AIM OF THE EXERCISE:
Copy word for word the part of the post on Elizabeth's unstable balance between "From Neuropsychiatry: A" and "Thomas Gennarelli, M.D.", inclusive.

Posted on March 23, 2011 · Posted in TBI Voices
This entry is part 5 of 10 in the series Elizabeth

Unstable Balance: Elizabeth Part Five

Unstable balance is one of the biggest issues that put Elizabeth at risk for another fall that could cause additional brain injury.  Her chances of another blow to the head was substantial.

Elizabeth is a poster child as to how dangerous a second blow to the head can be for someone with a history of TBI and unstable balance. There are many reasons for this, but it largely comes down to the cumulative effect of each neurological insult, and even a mild TBI can be the proverbial straw that broke the camel’s back . There is little controversy in the medical world that the second injury can come with the risk of further brain injury. A fairly conservative text on Neuropsychiatry, in a chapter written by two well-known insurance company doctors, even acknowledges such risk:

Having one previous head injury increases the risk three-fold for having another head injury, and two previous head injuries increase the risk eight fold. Having a previous head injury may prolong recovery and disability from a second injury. The hypothesis is that head injuries deplete the cognitive reserve capacity that is necessary to sustain vigilance for hazards and to bounce back from injury.

From Neuropsychiatry: A Comprehensive Textbook Schiffer, Rao, Fogel, 2003, page 1157, from a chapter by Thomas Hammeke, Ph.D. and Thomas Gennarelli, M.D.

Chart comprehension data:

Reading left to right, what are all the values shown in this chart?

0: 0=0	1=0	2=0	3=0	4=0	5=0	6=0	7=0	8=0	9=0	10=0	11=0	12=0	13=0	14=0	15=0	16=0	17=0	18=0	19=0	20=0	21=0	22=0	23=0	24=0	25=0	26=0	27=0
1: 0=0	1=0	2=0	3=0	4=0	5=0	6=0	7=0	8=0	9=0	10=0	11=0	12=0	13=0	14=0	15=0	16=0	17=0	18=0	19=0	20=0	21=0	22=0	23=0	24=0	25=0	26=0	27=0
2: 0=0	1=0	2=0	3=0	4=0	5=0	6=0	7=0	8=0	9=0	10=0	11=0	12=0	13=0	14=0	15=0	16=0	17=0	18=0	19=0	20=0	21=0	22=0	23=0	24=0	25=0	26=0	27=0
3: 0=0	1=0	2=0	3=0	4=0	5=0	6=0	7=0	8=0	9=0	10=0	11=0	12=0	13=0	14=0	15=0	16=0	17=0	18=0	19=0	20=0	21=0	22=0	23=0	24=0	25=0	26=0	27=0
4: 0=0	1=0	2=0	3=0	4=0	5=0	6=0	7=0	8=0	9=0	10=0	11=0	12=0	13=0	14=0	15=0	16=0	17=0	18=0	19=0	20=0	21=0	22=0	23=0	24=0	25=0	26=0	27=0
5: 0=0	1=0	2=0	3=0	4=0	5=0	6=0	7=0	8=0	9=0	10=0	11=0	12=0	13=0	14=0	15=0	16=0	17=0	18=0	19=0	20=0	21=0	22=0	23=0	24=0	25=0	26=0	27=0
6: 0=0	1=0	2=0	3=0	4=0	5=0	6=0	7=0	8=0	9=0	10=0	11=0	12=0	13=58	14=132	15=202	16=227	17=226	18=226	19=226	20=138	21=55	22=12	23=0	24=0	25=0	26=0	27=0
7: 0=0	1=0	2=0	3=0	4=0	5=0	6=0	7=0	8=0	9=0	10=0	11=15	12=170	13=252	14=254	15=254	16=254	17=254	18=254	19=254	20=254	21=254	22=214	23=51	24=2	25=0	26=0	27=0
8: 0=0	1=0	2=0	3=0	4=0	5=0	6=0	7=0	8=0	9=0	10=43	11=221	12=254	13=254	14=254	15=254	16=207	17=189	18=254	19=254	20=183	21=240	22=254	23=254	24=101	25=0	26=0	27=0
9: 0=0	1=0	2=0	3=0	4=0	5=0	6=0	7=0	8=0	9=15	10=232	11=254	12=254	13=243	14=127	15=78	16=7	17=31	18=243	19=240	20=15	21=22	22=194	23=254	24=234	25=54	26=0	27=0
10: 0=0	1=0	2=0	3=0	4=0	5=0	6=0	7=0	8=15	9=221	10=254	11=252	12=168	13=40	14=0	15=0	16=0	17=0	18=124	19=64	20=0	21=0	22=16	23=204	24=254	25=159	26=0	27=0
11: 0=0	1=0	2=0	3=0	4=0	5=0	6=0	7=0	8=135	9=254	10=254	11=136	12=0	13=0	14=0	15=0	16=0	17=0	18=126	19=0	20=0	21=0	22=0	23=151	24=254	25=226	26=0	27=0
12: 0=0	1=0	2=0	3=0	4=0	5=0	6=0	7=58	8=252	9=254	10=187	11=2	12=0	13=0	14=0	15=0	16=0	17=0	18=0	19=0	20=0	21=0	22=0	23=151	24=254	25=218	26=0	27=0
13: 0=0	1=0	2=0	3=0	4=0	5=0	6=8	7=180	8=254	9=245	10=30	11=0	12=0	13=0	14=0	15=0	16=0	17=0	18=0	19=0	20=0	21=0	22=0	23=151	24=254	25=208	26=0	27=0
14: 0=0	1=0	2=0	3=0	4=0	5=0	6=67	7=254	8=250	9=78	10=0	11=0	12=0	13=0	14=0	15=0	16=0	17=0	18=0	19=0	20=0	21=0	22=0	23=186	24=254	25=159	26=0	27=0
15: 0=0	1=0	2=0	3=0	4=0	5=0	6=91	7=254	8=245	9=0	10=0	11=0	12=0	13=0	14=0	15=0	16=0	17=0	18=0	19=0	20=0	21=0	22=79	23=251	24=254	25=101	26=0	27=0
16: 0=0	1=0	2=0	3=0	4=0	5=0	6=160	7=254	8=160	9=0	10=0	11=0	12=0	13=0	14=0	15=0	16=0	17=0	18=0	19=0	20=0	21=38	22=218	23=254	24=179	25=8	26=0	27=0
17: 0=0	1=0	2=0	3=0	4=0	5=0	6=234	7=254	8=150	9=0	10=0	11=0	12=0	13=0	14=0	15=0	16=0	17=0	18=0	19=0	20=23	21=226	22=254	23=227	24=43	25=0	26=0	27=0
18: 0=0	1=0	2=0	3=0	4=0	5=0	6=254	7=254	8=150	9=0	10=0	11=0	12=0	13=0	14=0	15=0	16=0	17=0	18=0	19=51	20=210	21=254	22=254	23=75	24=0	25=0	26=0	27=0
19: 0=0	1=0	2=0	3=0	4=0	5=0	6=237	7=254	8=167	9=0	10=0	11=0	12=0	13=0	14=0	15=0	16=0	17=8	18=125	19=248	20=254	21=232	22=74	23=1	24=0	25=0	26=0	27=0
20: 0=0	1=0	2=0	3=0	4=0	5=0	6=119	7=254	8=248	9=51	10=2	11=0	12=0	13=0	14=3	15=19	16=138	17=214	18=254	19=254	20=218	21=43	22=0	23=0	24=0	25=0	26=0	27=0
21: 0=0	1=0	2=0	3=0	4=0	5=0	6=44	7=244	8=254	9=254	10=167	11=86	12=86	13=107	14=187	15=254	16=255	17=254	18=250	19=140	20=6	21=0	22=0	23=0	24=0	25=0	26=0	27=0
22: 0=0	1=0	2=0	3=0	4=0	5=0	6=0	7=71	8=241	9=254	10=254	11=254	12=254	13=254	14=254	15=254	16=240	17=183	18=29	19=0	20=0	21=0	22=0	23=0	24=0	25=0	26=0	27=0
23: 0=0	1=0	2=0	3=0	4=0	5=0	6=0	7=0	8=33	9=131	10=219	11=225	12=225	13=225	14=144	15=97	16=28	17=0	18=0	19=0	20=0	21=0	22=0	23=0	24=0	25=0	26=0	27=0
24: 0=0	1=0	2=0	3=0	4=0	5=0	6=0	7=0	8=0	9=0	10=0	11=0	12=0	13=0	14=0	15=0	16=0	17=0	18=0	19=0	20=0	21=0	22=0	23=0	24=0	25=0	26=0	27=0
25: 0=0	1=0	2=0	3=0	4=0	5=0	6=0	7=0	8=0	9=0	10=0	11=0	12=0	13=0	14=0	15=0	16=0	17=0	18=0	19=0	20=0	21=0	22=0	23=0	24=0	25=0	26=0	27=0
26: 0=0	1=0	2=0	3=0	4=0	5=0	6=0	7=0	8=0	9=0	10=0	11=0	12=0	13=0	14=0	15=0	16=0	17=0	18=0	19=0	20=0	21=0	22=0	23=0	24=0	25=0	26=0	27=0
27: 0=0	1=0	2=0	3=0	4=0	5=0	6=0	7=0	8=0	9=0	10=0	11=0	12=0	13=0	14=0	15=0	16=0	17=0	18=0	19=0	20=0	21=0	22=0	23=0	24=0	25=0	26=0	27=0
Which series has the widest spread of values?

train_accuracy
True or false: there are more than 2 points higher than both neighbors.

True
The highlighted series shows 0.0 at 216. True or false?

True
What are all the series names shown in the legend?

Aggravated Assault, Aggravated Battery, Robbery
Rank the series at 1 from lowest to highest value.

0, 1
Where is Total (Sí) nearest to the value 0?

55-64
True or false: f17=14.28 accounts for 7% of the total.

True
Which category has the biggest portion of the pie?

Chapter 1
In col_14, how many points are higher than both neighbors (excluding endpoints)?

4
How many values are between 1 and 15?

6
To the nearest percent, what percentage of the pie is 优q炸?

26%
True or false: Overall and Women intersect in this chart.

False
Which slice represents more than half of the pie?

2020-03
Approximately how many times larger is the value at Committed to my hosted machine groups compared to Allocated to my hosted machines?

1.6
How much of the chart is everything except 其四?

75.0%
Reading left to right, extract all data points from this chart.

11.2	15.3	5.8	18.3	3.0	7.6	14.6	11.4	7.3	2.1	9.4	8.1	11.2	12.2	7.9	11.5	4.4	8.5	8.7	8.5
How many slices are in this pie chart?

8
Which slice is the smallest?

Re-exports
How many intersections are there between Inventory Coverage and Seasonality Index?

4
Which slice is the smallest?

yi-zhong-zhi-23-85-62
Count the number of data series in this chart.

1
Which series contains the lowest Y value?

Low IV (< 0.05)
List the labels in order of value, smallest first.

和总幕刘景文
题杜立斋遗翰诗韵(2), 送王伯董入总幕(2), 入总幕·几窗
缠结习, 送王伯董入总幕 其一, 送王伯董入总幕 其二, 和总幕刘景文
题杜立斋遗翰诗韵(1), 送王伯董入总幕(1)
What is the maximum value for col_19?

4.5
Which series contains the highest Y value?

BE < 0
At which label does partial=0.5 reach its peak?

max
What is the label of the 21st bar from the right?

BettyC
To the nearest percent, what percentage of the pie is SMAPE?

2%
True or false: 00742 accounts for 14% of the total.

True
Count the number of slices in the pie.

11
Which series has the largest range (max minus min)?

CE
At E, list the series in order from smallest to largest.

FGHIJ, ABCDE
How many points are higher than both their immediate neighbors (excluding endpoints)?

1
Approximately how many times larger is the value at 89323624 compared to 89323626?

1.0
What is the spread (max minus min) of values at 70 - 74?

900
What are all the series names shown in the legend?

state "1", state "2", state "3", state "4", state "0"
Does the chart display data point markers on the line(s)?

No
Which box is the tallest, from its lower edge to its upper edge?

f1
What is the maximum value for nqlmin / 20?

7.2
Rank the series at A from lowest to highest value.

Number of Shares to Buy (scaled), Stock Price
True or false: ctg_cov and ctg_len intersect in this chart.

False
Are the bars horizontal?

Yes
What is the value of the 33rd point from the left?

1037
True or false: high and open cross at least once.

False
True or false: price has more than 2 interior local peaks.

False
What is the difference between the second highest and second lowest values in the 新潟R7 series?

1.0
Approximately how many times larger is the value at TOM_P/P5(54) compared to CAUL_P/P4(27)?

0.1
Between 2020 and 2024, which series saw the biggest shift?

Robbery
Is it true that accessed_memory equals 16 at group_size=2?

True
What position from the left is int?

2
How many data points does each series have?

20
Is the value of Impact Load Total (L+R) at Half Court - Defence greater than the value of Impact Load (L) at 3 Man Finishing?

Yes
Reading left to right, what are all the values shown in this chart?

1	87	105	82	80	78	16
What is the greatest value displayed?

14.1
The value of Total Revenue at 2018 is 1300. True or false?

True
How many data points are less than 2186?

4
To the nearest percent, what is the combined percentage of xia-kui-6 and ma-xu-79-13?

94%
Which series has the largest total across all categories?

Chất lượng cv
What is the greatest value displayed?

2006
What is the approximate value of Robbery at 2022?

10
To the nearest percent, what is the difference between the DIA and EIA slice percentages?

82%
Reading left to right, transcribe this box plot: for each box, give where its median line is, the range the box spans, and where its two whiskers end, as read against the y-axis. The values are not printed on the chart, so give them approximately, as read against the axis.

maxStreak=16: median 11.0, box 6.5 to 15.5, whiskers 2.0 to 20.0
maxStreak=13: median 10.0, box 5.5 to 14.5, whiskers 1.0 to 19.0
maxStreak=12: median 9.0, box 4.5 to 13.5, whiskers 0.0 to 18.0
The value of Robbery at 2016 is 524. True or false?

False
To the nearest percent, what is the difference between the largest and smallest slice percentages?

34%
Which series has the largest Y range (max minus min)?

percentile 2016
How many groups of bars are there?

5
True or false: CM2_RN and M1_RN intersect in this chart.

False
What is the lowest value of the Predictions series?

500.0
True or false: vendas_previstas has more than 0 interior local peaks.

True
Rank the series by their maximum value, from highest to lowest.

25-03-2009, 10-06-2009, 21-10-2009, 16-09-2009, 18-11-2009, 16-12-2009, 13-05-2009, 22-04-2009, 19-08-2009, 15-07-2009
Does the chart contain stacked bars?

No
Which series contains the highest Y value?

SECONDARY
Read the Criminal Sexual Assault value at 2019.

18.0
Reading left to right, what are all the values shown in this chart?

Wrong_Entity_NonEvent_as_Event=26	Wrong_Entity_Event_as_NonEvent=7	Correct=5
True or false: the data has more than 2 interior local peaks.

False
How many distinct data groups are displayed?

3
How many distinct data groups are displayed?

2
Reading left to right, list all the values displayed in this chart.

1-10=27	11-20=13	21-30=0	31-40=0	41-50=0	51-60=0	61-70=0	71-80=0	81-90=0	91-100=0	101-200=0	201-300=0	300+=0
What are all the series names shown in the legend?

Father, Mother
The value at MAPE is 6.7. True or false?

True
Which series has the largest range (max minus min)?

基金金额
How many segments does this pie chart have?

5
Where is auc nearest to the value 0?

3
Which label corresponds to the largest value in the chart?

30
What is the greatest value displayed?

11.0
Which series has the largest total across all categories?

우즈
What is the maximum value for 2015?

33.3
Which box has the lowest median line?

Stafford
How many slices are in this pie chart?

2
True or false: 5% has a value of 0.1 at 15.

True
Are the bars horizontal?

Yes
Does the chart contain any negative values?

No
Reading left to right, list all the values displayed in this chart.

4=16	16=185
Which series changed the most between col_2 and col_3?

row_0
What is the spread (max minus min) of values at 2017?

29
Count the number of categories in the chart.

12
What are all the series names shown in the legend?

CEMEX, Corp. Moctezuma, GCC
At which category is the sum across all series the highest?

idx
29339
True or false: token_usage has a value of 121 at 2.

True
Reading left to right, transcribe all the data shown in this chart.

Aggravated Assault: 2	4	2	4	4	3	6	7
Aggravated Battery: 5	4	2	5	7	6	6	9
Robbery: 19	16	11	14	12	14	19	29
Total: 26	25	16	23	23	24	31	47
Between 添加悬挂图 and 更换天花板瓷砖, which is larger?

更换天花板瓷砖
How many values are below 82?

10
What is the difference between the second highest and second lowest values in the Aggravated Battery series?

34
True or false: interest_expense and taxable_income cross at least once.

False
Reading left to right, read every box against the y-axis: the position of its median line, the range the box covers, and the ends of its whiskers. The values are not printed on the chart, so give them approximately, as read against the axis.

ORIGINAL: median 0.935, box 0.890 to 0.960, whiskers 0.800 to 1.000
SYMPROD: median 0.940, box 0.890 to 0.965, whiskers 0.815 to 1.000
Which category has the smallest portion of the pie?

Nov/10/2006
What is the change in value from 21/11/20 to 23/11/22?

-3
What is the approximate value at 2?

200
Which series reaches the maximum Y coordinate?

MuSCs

ANSWER BOX:
From Neuropsychiatry: A Comprehensive Textbook Schiffer, Rao, Fogel, 2003, page 1157, from a chapter by Thomas Hammeke, Ph.D. and Thomas Gennarelli, M.D.